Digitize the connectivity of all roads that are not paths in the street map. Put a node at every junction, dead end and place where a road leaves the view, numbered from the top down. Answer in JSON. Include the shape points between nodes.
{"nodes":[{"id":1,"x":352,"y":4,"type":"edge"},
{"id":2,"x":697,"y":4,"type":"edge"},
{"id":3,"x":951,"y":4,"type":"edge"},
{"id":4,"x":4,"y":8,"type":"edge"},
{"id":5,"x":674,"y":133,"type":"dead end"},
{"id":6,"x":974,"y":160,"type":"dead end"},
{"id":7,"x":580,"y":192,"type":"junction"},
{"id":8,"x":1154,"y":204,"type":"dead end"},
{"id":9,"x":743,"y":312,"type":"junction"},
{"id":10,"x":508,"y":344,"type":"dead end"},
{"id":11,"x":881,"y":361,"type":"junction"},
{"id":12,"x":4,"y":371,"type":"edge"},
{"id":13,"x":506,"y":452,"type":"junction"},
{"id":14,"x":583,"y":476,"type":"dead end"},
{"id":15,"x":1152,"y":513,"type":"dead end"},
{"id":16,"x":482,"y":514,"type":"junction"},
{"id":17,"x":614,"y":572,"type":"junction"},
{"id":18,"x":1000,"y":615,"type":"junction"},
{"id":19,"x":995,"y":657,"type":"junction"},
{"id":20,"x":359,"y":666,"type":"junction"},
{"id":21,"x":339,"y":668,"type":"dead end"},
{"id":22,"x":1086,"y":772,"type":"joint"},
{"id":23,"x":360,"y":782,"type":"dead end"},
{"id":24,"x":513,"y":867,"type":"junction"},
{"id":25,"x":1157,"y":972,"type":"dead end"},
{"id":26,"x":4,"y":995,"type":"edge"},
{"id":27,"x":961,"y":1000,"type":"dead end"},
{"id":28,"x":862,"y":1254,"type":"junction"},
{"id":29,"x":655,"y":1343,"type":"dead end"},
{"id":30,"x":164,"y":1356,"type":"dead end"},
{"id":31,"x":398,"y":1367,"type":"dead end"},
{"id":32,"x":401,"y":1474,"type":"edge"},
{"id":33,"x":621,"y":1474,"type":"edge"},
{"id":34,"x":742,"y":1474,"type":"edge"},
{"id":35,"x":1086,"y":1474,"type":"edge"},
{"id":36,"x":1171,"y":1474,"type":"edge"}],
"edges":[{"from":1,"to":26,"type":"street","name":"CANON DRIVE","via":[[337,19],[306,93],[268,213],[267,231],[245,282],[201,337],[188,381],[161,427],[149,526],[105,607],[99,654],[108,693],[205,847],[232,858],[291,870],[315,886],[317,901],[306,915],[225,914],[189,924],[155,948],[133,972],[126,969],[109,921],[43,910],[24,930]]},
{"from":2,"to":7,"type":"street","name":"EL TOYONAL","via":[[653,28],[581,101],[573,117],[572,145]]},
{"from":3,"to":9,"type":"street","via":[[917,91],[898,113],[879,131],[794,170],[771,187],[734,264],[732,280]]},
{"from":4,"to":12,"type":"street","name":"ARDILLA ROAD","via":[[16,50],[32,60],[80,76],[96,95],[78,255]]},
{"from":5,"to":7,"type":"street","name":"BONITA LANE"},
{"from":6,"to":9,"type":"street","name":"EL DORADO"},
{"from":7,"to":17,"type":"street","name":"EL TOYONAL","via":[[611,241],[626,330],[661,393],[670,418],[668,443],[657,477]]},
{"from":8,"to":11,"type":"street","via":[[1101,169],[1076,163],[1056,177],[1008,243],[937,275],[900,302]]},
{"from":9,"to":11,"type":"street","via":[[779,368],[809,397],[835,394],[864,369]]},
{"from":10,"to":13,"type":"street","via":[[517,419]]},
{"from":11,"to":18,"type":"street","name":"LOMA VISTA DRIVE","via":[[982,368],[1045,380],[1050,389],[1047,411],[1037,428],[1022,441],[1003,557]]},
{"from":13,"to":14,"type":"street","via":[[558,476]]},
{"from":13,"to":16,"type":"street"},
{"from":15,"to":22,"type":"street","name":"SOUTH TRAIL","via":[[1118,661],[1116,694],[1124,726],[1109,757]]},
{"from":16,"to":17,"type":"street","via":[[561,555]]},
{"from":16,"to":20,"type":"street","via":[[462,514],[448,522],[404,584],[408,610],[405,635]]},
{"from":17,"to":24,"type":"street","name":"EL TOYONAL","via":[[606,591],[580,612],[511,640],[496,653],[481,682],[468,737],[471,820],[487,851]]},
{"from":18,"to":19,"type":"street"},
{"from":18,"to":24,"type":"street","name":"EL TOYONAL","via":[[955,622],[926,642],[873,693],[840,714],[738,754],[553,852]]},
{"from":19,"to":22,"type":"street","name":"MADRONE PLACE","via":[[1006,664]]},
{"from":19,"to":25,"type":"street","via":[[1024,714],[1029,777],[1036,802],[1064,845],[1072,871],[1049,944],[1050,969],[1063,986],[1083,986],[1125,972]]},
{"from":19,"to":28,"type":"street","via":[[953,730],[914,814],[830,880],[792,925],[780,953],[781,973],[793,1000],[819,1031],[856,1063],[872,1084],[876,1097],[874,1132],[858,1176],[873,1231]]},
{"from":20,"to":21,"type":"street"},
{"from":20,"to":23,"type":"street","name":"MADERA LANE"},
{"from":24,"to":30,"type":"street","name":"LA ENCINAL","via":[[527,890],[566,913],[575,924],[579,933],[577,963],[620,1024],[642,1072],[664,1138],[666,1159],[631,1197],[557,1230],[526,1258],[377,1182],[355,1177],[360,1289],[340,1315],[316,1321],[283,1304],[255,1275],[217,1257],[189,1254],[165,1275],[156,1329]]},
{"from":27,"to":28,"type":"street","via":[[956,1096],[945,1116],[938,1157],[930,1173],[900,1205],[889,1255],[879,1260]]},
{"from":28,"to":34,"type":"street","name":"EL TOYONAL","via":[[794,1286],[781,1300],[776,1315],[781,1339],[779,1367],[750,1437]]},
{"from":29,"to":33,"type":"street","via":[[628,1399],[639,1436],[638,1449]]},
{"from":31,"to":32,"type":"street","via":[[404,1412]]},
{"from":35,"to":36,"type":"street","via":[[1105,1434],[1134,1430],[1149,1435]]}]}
══════
Output the data in full, precisely as it appears above.

*RESPONSE AREA*
Digitize the connectivity of all roads that are not paths in the street map. Put a node at every junction, dead end and place where a road leaves the view, numbered from the top down. Answer in JSON. Include the shape points between nodes.
{"nodes":[{"id":1,"x":352,"y":4,"type":"edge"},
{"id":2,"x":697,"y":4,"type":"edge"},
{"id":3,"x":951,"y":4,"type":"edge"},
{"id":4,"x":4,"y":8,"type":"edge"},
{"id":5,"x":674,"y":133,"type":"dead end"},
{"id":6,"x":974,"y":160,"type":"dead end"},
{"id":7,"x":580,"y":192,"type":"junction"},
{"id":8,"x":1154,"y":204,"type":"dead end"},
{"id":9,"x":743,"y":312,"type":"junction"},
{"id":10,"x":508,"y":344,"type":"dead end"},
{"id":11,"x":881,"y":361,"type":"junction"},
{"id":12,"x":4,"y":371,"type":"edge"},
{"id":13,"x":506,"y":452,"type":"junction"},
{"id":14,"x":583,"y":476,"type":"dead end"},
{"id":15,"x":1152,"y":513,"type":"dead end"},
{"id":16,"x":482,"y":514,"type":"junction"},
{"id":17,"x":614,"y":572,"type":"junction"},
{"id":18,"x":1000,"y":615,"type":"junction"},
{"id":19,"x":995,"y":657,"type":"junction"},
{"id":20,"x":359,"y":666,"type":"junction"},
{"id":21,"x":339,"y":668,"type":"dead end"},
{"id":22,"x":1086,"y":772,"type":"joint"},
{"id":23,"x":360,"y":782,"type":"dead end"},
{"id":24,"x":513,"y":867,"type":"junction"},
{"id":25,"x":1157,"y":972,"type":"dead end"},
{"id":26,"x":4,"y":995,"type":"edge"},
{"id":27,"x":961,"y":1000,"type":"dead end"},
{"id":28,"x":862,"y":1254,"type":"junction"},
{"id":29,"x":655,"y":1343,"type":"dead end"},
{"id":30,"x":164,"y":1356,"type":"dead end"},
{"id":31,"x":398,"y":1367,"type":"dead end"},
{"id":32,"x":401,"y":1474,"type":"edge"},
{"id":33,"x":621,"y":1474,"type":"edge"},
{"id":34,"x":742,"y":1474,"type":"edge"},
{"id":35,"x":1086,"y":1474,"type":"edge"},
{"id":36,"x":1171,"y":1474,"type":"edge"}],
"edges":[{"from":1,"to":26,"type":"street","name":"CANON DRIVE","via":[[337,19],[306,93],[268,213],[267,231],[245,282],[201,337],[188,381],[161,427],[149,526],[105,607],[99,654],[108,693],[205,847],[232,858],[291,870],[315,886],[317,901],[306,915],[225,914],[189,924],[155,948],[133,972],[126,969],[109,921],[43,910],[24,930]]},
{"from":2,"to":7,"type":"street","name":"EL TOYONAL","via":[[653,28],[581,101],[573,117],[572,145]]},
{"from":3,"to":9,"type":"street","via":[[917,91],[898,113],[879,131],[794,170],[771,187],[734,264],[732,280]]},
{"from":4,"to":12,"type":"street","name":"ARDILLA ROAD","via":[[16,50],[32,60],[80,76],[96,95],[78,255]]},
{"from":5,"to":7,"type":"street","name":"BONITA LANE"},
{"from":6,"to":9,"type":"street","name":"EL DORADO"},
{"from":7,"to":17,"type":"street","name":"EL TOYONAL","via":[[611,241],[626,330],[661,393],[670,418],[668,443],[657,477]]},
{"from":8,"to":11,"type":"street","via":[[1101,169],[1076,163],[1056,177],[1008,243],[937,275],[900,302]]},
{"from":9,"to":11,"type":"street","via":[[779,368],[809,397],[835,394],[864,369]]},
{"from":10,"to":13,"type":"street","via":[[517,419]]},
{"from":11,"to":18,"type":"street","name":"LOMA VISTA DRIVE","via":[[982,368],[1045,380],[1050,389],[1047,411],[1037,428],[1022,441],[1003,557]]},
{"from":13,"to":14,"type":"street","via":[[558,476]]},
{"from":13,"to":16,"type":"street"},
{"from":15,"to":22,"type":"street","name":"SOUTH TRAIL","via":[[1118,661],[1116,694],[1124,726],[1109,757]]},
{"from":16,"to":17,"type":"street","via":[[561,555]]},
{"from":16,"to":20,"type":"street","via":[[462,514],[448,522],[404,584],[408,610],[405,635]]},
{"from":17,"to":24,"type":"street","name":"EL TOYONAL","via":[[606,591],[580,612],[511,640],[496,653],[481,682],[468,737],[471,820],[487,851]]},
{"from":18,"to":19,"type":"street"},
{"from":18,"to":24,"type":"street","name":"EL TOYONAL","via":[[955,622],[926,642],[873,693],[840,714],[738,754],[553,852]]},
{"from":19,"to":22,"type":"street","name":"MADRONE PLACE","via":[[1006,664]]},
{"from":19,"to":25,"type":"street","via":[[1024,714],[1029,777],[1036,802],[1064,845],[1072,871],[1049,944],[1050,969],[1063,986],[1083,986],[1125,972]]},
{"from":19,"to":28,"type":"street","via":[[953,730],[914,814],[830,880],[792,925],[780,953],[781,973],[793,1000],[819,1031],[856,1063],[872,1084],[876,1097],[874,1132],[858,1176],[873,1231]]},
{"from":20,"to":21,"type":"street"},
{"from":20,"to":23,"type":"street","name":"MADERA LANE"},
{"from":24,"to":30,"type":"street","name":"LA ENCINAL","via":[[527,890],[566,913],[575,924],[579,933],[577,963],[620,1024],[642,1072],[664,1138],[666,1159],[631,1197],[557,1230],[526,1258],[377,1182],[355,1177],[360,1289],[340,1315],[316,1321],[283,1304],[255,1275],[217,1257],[189,1254],[165,1275],[156,1329]]},
{"from":27,"to":28,"type":"street","via":[[956,1096],[945,1116],[938,1157],[930,1173],[900,1205],[889,1255],[879,1260]]},
{"from":28,"to":34,"type":"street","name":"EL TOYONAL","via":[[794,1286],[781,1300],[776,1315],[781,1339],[779,1367],[750,1437]]},
{"from":29,"to":33,"type":"street","via":[[628,1399],[639,1436],[638,1449]]},
{"from":31,"to":32,"type":"street","via":[[404,1412]]},
{"from":35,"to":36,"type":"street","via":[[1105,1434],[1134,1430],[1149,1435]]}]}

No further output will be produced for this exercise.